--- Ausgangstext ---
^^^^

Gibts eigentlich einen vernünftigen Grund, warum nicht nur metadata, eclass u.Ä. gesynct werden? Da ist doch alles drin, was man normalerweise braucht. Alles Andere könnte beim Emergen geholt werden.

Insbesondere die ChangeLogs fressen brutal viel Traffic. Auf die könnte man lokal ganz verzichten und sie nur per WWW und CVS anbieten.

----------

## ts77

 *Quote:*   

> 
> 
> Ich habe heute schon 8Gig, werden warscheinlich 12Gig werden pro Tag. 
> 
> 

 

Wie Du die schaffst, ohne in der offiziellen Rotation drin zu sein ... das musst Du mir mal erklären  :Wink: .

----------

## Sonic Lux

Ich weiß es doch auch nicht ...

 *Quote:*   

> 
> 
> 17.01.2005  	down:3382 MB  	up:4382 MB  	gesamt:7764 MB	
> 
> 

 

----------

## ian!

 *Sonic Lux wrote:*   

> Ich weiß es doch auch nicht ...

^^^^

--- Daten ---
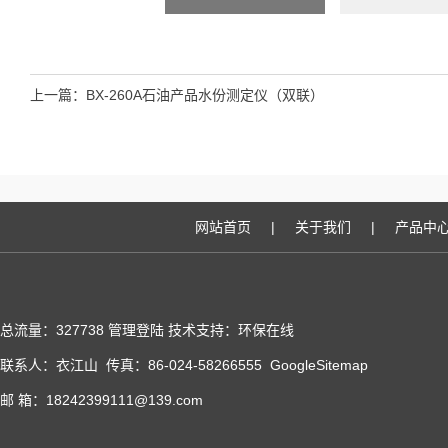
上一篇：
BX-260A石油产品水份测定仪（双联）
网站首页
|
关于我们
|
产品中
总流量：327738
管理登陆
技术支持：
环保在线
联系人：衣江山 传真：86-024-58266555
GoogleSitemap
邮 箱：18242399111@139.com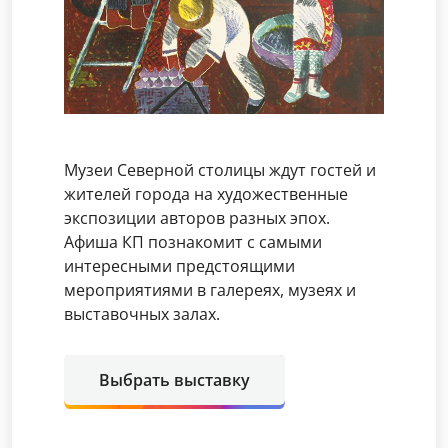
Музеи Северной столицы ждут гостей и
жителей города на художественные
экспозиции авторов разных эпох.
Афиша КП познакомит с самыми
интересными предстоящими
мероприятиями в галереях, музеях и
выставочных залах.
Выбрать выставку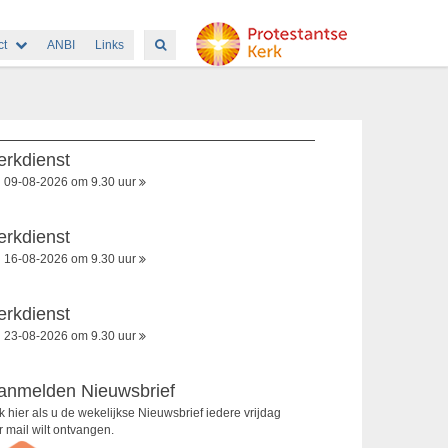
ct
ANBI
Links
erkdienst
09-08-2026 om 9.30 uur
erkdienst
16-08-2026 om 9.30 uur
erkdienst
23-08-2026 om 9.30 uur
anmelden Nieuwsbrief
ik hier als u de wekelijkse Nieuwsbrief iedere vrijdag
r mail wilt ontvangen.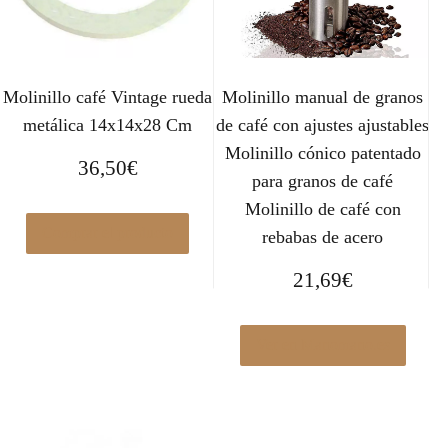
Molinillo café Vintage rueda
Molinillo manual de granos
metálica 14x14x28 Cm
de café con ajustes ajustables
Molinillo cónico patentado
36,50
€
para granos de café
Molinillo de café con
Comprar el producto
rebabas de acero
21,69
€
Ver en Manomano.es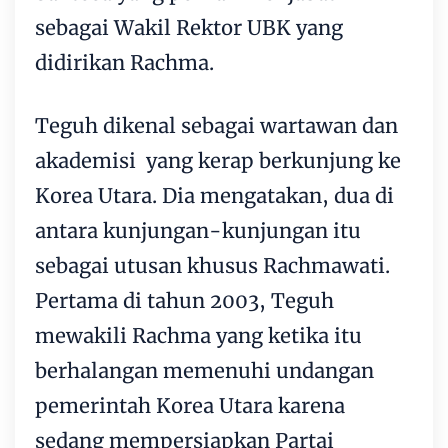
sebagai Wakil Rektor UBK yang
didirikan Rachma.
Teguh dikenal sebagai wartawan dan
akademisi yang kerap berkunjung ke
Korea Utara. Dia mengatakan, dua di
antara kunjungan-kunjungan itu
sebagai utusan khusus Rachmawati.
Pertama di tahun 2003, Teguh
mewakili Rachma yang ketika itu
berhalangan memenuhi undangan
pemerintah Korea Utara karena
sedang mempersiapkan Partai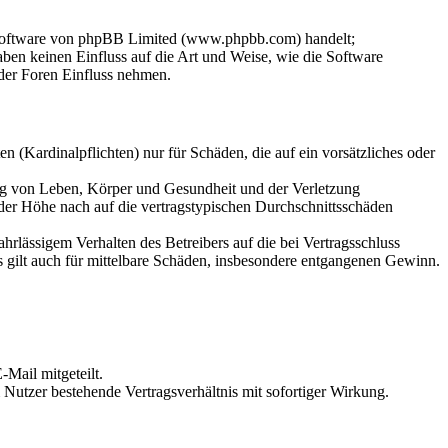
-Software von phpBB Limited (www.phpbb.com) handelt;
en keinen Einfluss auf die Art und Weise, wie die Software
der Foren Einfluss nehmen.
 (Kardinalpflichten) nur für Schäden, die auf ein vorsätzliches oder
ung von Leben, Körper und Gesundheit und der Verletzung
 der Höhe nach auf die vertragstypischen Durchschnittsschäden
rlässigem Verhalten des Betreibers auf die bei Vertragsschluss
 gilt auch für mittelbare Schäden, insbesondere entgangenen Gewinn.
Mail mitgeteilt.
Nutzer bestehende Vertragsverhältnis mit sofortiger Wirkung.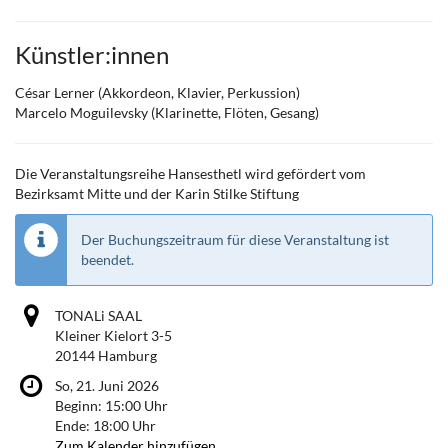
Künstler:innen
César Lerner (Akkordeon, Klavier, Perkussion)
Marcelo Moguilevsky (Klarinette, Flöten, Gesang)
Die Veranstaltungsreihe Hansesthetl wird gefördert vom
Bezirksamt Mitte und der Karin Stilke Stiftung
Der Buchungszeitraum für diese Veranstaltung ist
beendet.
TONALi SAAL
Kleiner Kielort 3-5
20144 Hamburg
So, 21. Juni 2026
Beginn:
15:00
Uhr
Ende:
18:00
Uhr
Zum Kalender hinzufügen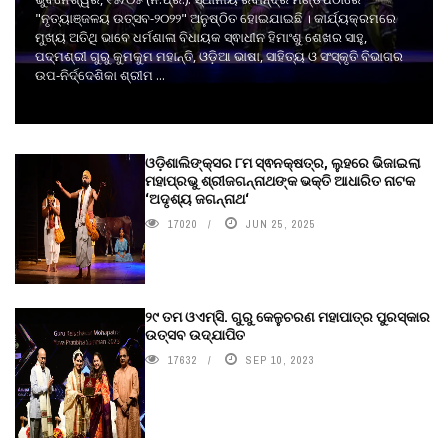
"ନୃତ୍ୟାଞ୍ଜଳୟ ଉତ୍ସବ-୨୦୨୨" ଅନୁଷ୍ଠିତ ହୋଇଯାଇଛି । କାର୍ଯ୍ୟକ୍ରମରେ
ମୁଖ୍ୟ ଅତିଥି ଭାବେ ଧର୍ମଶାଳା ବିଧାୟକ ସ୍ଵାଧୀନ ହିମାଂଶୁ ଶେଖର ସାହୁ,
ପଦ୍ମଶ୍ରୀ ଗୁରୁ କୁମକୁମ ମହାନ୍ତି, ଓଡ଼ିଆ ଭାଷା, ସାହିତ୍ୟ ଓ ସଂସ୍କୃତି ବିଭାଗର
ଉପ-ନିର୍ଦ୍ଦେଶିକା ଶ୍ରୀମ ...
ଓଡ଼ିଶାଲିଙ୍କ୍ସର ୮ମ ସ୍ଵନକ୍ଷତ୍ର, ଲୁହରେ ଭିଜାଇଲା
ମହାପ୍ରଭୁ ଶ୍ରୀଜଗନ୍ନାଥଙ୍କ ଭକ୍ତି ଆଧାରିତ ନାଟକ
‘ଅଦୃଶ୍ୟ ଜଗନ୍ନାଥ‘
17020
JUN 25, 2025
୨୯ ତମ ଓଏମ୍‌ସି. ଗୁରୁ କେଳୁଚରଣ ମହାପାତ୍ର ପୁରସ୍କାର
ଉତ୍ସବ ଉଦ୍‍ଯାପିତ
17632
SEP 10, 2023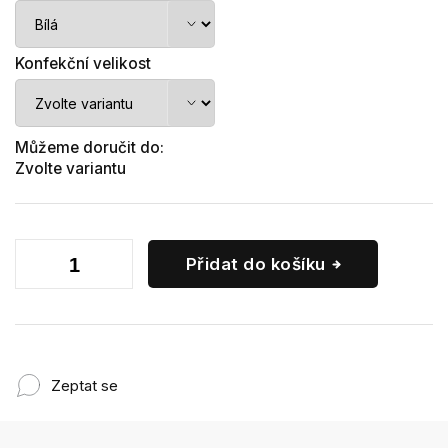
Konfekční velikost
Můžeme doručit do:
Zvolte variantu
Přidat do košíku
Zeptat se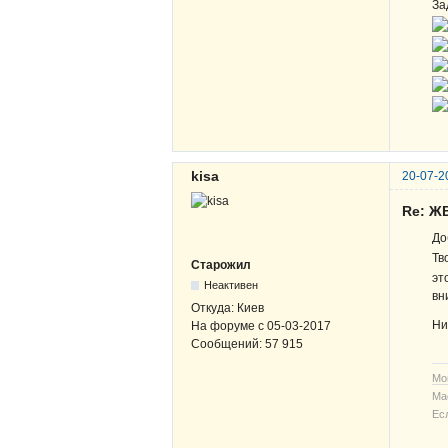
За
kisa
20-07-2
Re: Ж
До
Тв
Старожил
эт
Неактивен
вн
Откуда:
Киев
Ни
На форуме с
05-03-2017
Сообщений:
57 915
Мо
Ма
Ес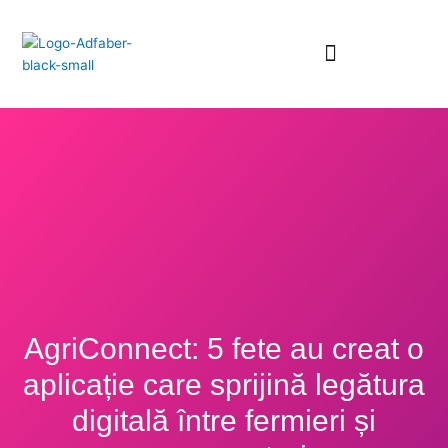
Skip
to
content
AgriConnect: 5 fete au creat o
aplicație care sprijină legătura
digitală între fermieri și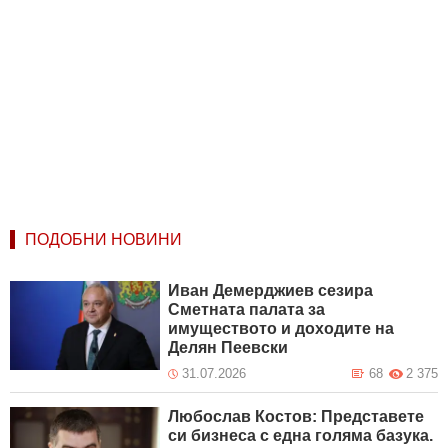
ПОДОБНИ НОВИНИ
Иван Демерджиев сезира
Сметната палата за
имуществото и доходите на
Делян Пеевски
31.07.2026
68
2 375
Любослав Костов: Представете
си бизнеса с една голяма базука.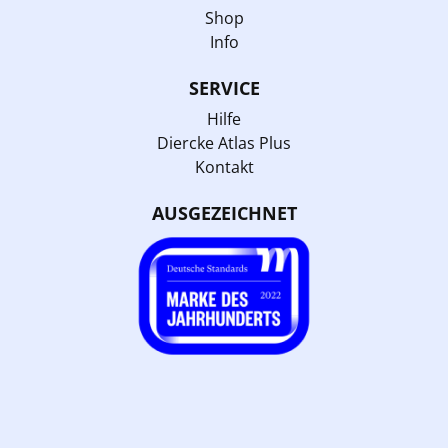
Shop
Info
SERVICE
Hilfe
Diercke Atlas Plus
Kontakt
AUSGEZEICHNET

^^^^

--- Aufgaben ---
a: Fasse den Ausgangstext in drei Sätzen zusammen.
b: Über welche Wege sollten die ChangeLogs laut dem Vorschlag im Ausgangstext nur noch angeboten werden?
c: Gib den Absatz des Ausgangstextes, der mit „Gibts eigentlich einen vernünftigen Grund“ beginnt, als kurze Stichpunktliste wieder.

--- Ergebnisse in Reihenfolge ---
a: Der Ausgangstext beginnt mit der Frage, warum beim Sync nicht nur metadata, eclass und Ähnliches übertragen werden, da alles Weitere beim Emergen geholt werden könnte. Besonders die ChangeLogs verursachten viel Traffic und könnten lokal entfallen und nur per WWW und CVS angeboten werden. ts77 zitiert eine Angabe von 8 Gig pro Tag, voraussichtlich 12 Gig, und fragt, wie das ohne Teilnahme an der offiziellen Rotation gelingt, worauf Sonic Lux erwidert, es auch nicht zu wissen, und Werte vom 17.01.2005 anführt.

b: Nur per WWW und CVS.

c:
- Frage: Warum werden nicht nur metadata, eclass u. Ä. gesynct?
- Darin steckt alles, was man normalerweise braucht.
- Alles Andere könnte beim Emergen geholt werden.